The question here is why is Virginia using a “history textbook” written by someone who isn’t even a historian? Who is stupid enough (or racist enough) to quote a widely debunked fairy tale used to bolster the Southern Myth…
What it looks like here is that neo-confederate racist Republicans who hold the Virginia Governor’s office are screwing up Virginia’s textbooks the same way the clowns did to Texas’ there.
A textbook distributed to Virginia fourth-graders says that thousands of African Americans fought for the South during the Civil War — a claim rejected by most historians but often made by groups seeking to play down slavery’s role as a cause of the conflict.

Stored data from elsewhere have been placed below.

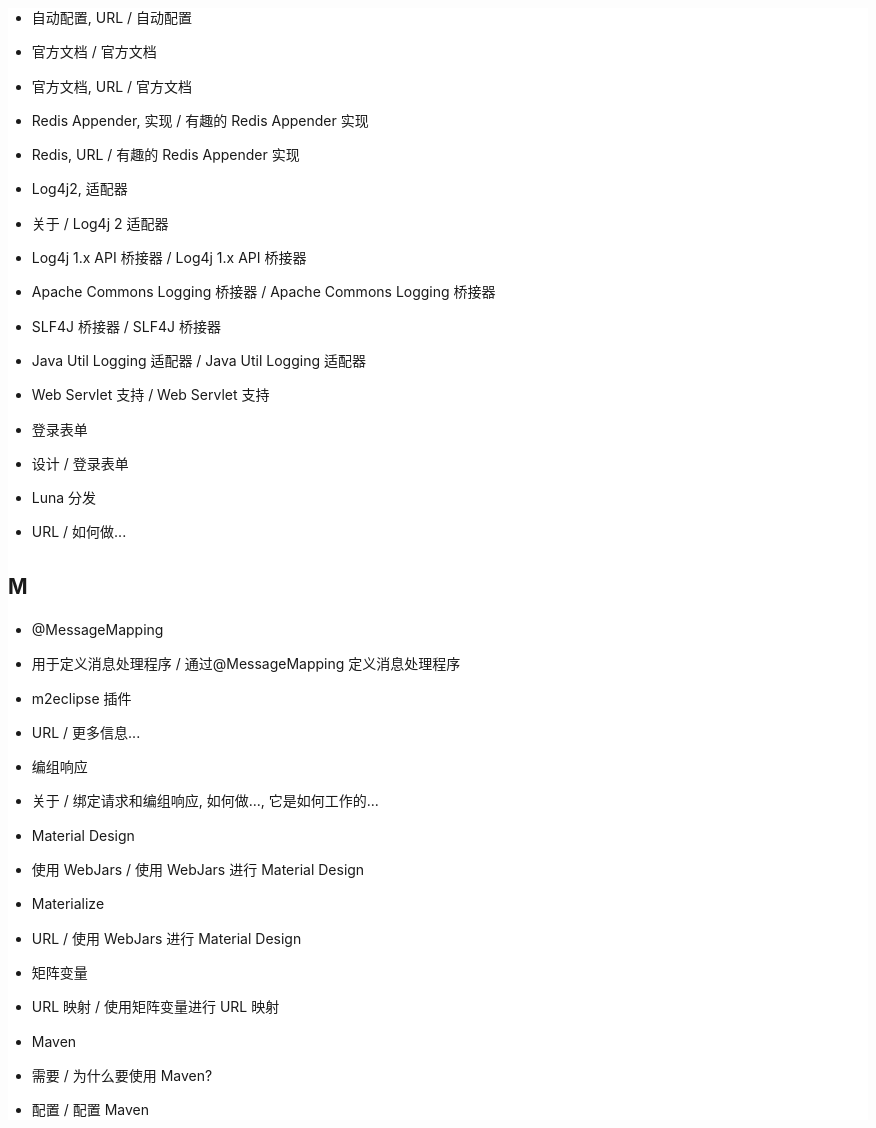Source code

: +   自动配置, URL / 自动配置

+   官方文档 / 官方文档

+   官方文档, URL / 官方文档

+   Redis Appender, 实现 / 有趣的 Redis Appender 实现

+   Redis, URL / 有趣的 Redis Appender 实现

+   Log4j2, 适配器

+   关于 / Log4j 2 适配器

+   Log4j 1.x API 桥接器 / Log4j 1.x API 桥接器

+   Apache Commons Logging 桥接器 / Apache Commons Logging 桥接器

+   SLF4J 桥接器 / SLF4J 桥接器

+   Java Util Logging 适配器 / Java Util Logging 适配器

+   Web Servlet 支持 / Web Servlet 支持

+   登录表单

+   设计 / 登录表单

+   Luna 分发

+   URL / 如何做...

## M

+   @MessageMapping

+   用于定义消息处理程序 / 通过@MessageMapping 定义消息处理程序

+   m2eclipse 插件

+   URL / 更多信息...

+   编组响应

+   关于 / 绑定请求和编组响应, 如何做..., 它是如何工作的...

+   Material Design

+   使用 WebJars / 使用 WebJars 进行 Material Design

+   Materialize

+   URL / 使用 WebJars 进行 Material Design

+   矩阵变量

+   URL 映射 / 使用矩阵变量进行 URL 映射

+   Maven

+   需要 / 为什么要使用 Maven?

+   配置 / 配置 Maven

The passage appears in “Our Virginia: Past and Present,” which was distributed in the state’s public elementary schools for the first time last month. The author, Joy Masoff, who is not a trained historian but has written several books, said she found the information about black Confederate soldiers primarily through Internet research, which turned up work by members of the Sons of Confederate Veterans.
Scholars are nearly unanimous in calling these accounts of black Confederate soldiers a misrepresentation of history. Virginia education officials, after being told by The Washington Post of the issues related to the textbook, said that the vetting of the book was flawed and that they will contact school districts across the state to caution them against teaching the passage.

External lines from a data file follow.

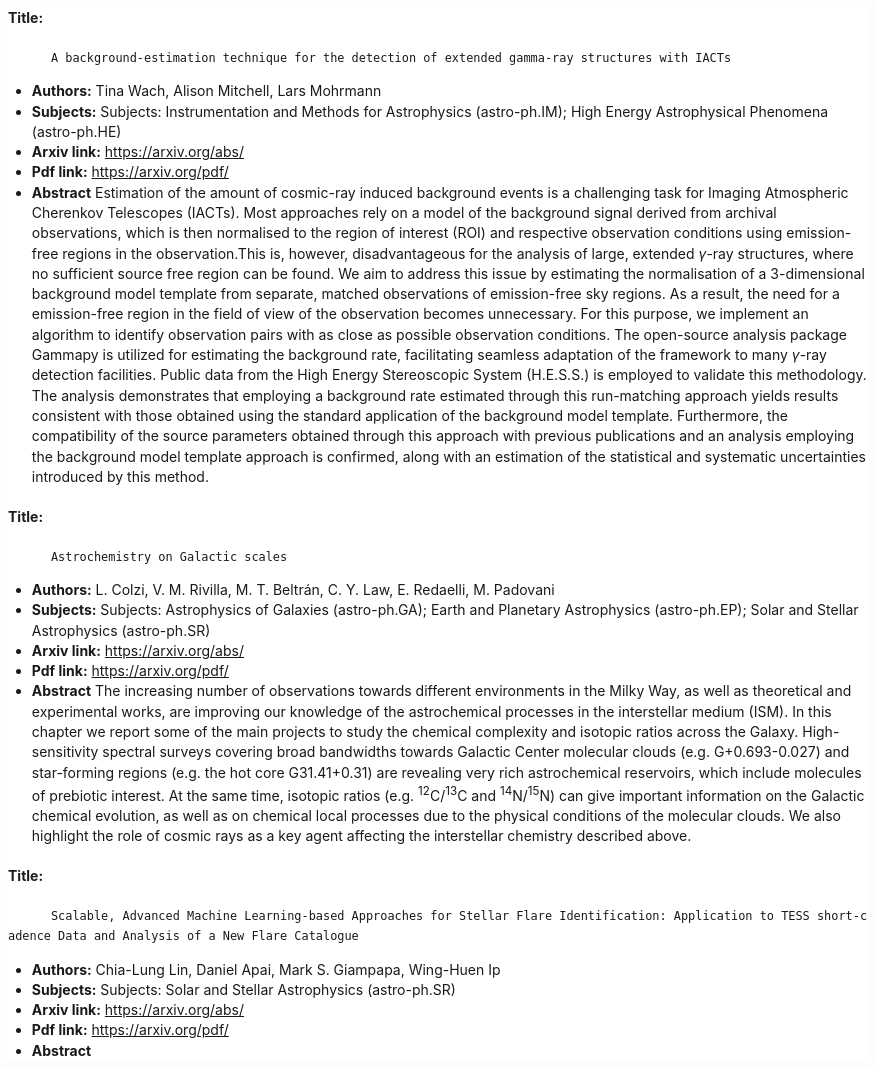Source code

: #### Title:
          A background-estimation technique for the detection of extended gamma-ray structures with IACTs
 - **Authors:** Tina Wach, Alison Mitchell, Lars Mohrmann
 - **Subjects:** Subjects:
Instrumentation and Methods for Astrophysics (astro-ph.IM); High Energy Astrophysical Phenomena (astro-ph.HE)
 - **Arxiv link:** https://arxiv.org/abs/
 - **Pdf link:** https://arxiv.org/pdf/
 - **Abstract**
 Estimation of the amount of cosmic-ray induced background events is a challenging task for Imaging Atmospheric Cherenkov Telescopes (IACTs). Most approaches rely on a model of the background signal derived from archival observations, which is then normalised to the region of interest (ROI) and respective observation conditions using emission-free regions in the observation.This is, however, disadvantageous for the analysis of large, extended $\gamma$-ray structures, where no sufficient source free region can be found. We aim to address this issue by estimating the normalisation of a 3-dimensional background model template from separate, matched observations of emission-free sky regions. As a result, the need for a emission-free region in the field of view of the observation becomes unnecessary. For this purpose, we implement an algorithm to identify observation pairs with as close as possible observation conditions. The open-source analysis package Gammapy is utilized for estimating the background rate, facilitating seamless adaptation of the framework to many $\gamma$-ray detection facilities. Public data from the High Energy Stereoscopic System (H.E.S.S.) is employed to validate this methodology. The analysis demonstrates that employing a background rate estimated through this run-matching approach yields results consistent with those obtained using the standard application of the background model template. Furthermore, the compatibility of the source parameters obtained through this approach with previous publications and an analysis employing the background model template approach is confirmed, along with an estimation of the statistical and systematic uncertainties introduced by this method.
#### Title:
          Astrochemistry on Galactic scales
 - **Authors:** L. Colzi, V. M. Rivilla, M. T. Beltrán, C. Y. Law, E. Redaelli, M. Padovani
 - **Subjects:** Subjects:
Astrophysics of Galaxies (astro-ph.GA); Earth and Planetary Astrophysics (astro-ph.EP); Solar and Stellar Astrophysics (astro-ph.SR)
 - **Arxiv link:** https://arxiv.org/abs/
 - **Pdf link:** https://arxiv.org/pdf/
 - **Abstract**
 The increasing number of observations towards different environments in the Milky Way, as well as theoretical and experimental works, are improving our knowledge of the astrochemical processes in the interstellar medium (ISM). In this chapter we report some of the main projects to study the chemical complexity and isotopic ratios across the Galaxy. High-sensitivity spectral surveys covering broad bandwidths towards Galactic Center molecular clouds (e.g. G+0.693-0.027) and star-forming regions (e.g. the hot core G31.41+0.31) are revealing very rich astrochemical reservoirs, which include molecules of prebiotic interest. At the same time, isotopic ratios (e.g. $^{12}$C/$^{13}$C and $^{14}$N/$^{15}$N) can give important information on the Galactic chemical evolution, as well as on chemical local processes due to the physical conditions of the molecular clouds. We also highlight the role of cosmic rays as a key agent affecting the interstellar chemistry described above.
#### Title:
          Scalable, Advanced Machine Learning-based Approaches for Stellar Flare Identification: Application to TESS short-cadence Data and Analysis of a New Flare Catalogue
 - **Authors:** Chia-Lung Lin, Daniel Apai, Mark S. Giampapa, Wing-Huen Ip
 - **Subjects:** Subjects:
Solar and Stellar Astrophysics (astro-ph.SR)
 - **Arxiv link:** https://arxiv.org/abs/
 - **Pdf link:** https://arxiv.org/pdf/
 - **Abstract**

“Just because a book is approved doesn’t mean the Department of Education endorses every sentence,” said spokesman Charles Pyle. He also called the book’s assertion about black Confederate soldiers “outside mainstream Civil War scholarship.”
Masoff defended her work. “As controversial as it is, I stand by what I write,” she said. “I am a fairly respected writer.”
The issues first came to light after College of William & Mary historian Carol Sheriff opened her daughter’s copy of “Our Virginia” and saw the reference to black Confederate soldiers.
“It’s disconcerting that the next generation is being taught history based on an unfounded claim instead of accepted scholarship,” Sheriff said. “It concerns me not just as a professional historian but as a parent.”
Virginia, which is preparing to mark the 150th anniversary of the beginning of the Civil War, has long struggled to appropriately commemorate its Confederate past. The debate was reinvigorated this spring, when Gov. Robert F. McDonnell (R) introduced “Confederate History Month” in Virginia without mentioning slavery’s role in the Civil War. He later apologized.
The Sons of Confederate Veterans, a group of male descendants of Confederate soldiers based in Columbia, Tenn., has long maintained that substantial numbers of black soldiers fought for the South The group’s historian-in-chief, Charles Kelly Barrow, has written the book “Black Confederates.”
The Sons of Confederate Veterans also disputes the widely accepted conclusion that the struggle over slavery was the main cause of the Civil War. Instead, the group says, the war was fought “to preserve their homes and livelihood,” according to John Sawyer, chief of staff of the Sons of Confederate Veterans’ Army of Northern Virginia. He said the group was pleased that a state textbook accepted some of its views.
The state’s curriculum requires textbook publishers and educators to explore the role African Americans played in the Confederacy, including their work on plantations and on the sidelines of battle. Those standards have evolved in recent years to make lessons on the Civil War more inclusive in a state that is growing increasingly diverse.
When Masoff began work on the textbook, she said she consulted a variety of sources — history books, experts and the Internet. But when it came to one of the Civil War’s most controversial themes — the role of African Americans in the Confederacy — she relied primarily on an Internet search.